Lucy Papadopoulos studied Art History at Sussex and graduated with first class honours in Fine Art from Brighton University, in which she completed a placement in Theoretical Physics. In 2018 she was awarded the Nagoya University Prize for Mesoscopic Object. In March 2020, Ocean Drifters was presented at IRCAM Forum, Paris and at the London Design Biennale in June 2021. She is joint founder of SPIN collective, with collaborator Susan Atwill.
Lucy Papadopoulos
For RCA2021 I am showing Es-sense, a collection of experiments using sculpture, interactive sound, film and electronics. These highlight the role of the non-human within the measurement problem of quantum physics.
I am an artist-researcher testing the boundaries between life and matter in order to deconstruct perspectives about our relationship with phenomena in our environment. Through critical examination of theories of knowledge, I aim to decentralise human perspectives. I investigate how meaning is created at the outer edges of what is known and knowable.
I use a trans-disciplinary approach drawing on physics, psychology, neuroscience, climate science, post humanist and indigenous philosophy. My practice extends across sound, film, electronics, creative coding, interaction design and kinetic sculpture.

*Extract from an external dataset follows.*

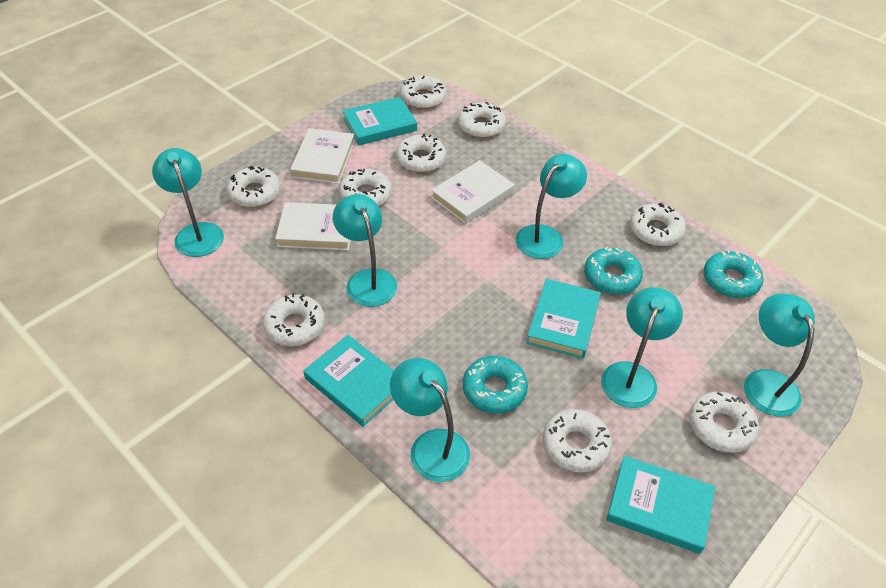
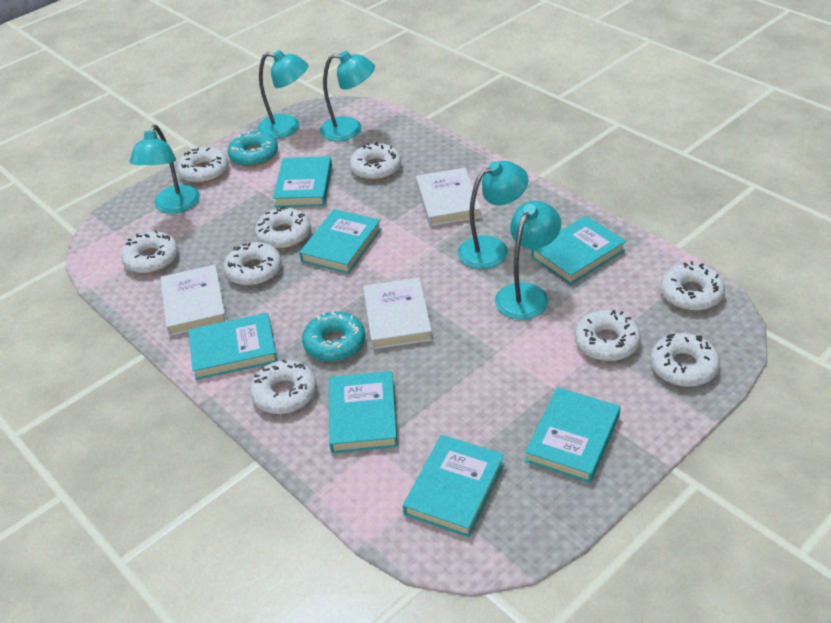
turquoise book: 4 -> 7
turquoise donut: 3 -> 2
turquoise lamp: 6 -> 5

In the theory of quantum entanglement there is an instant correlation between matter like photons and other particles separated by vast distances.
Within the physicist’s inspection of this phenomenon, the moment they measure any entangled attributes, the entanglement ends, and there is an immediate change in the whole system. This is known as the measurement problem, where the measurer is mostly described as human.
However, it is the relationship between sets of physical apparatuses — the whole material context of the observation — that needs to be understood. The measuring process is also made up of non-human actants, for example a piece of scientific apparatus, which affect the outcome. It is not just humans that make the world intelligible.
Our theories of knowledge, right down to the building blocks of matter, centralise human perception. Es-sense is a collection of experiments distributing non-human measurers across a set of observable instances to highlight their role in our knowledge-making practices. How can we open up our perspective to matter around us and all its living perceiving parts?
The entanglement experiments have implications for how humans should think about their relationship to the material world. What difference would it make in our consideration of the energy policy were the non-human, for example electricity, to be seen not as a resource, commodity or ‘object’ but as a ‘subject’?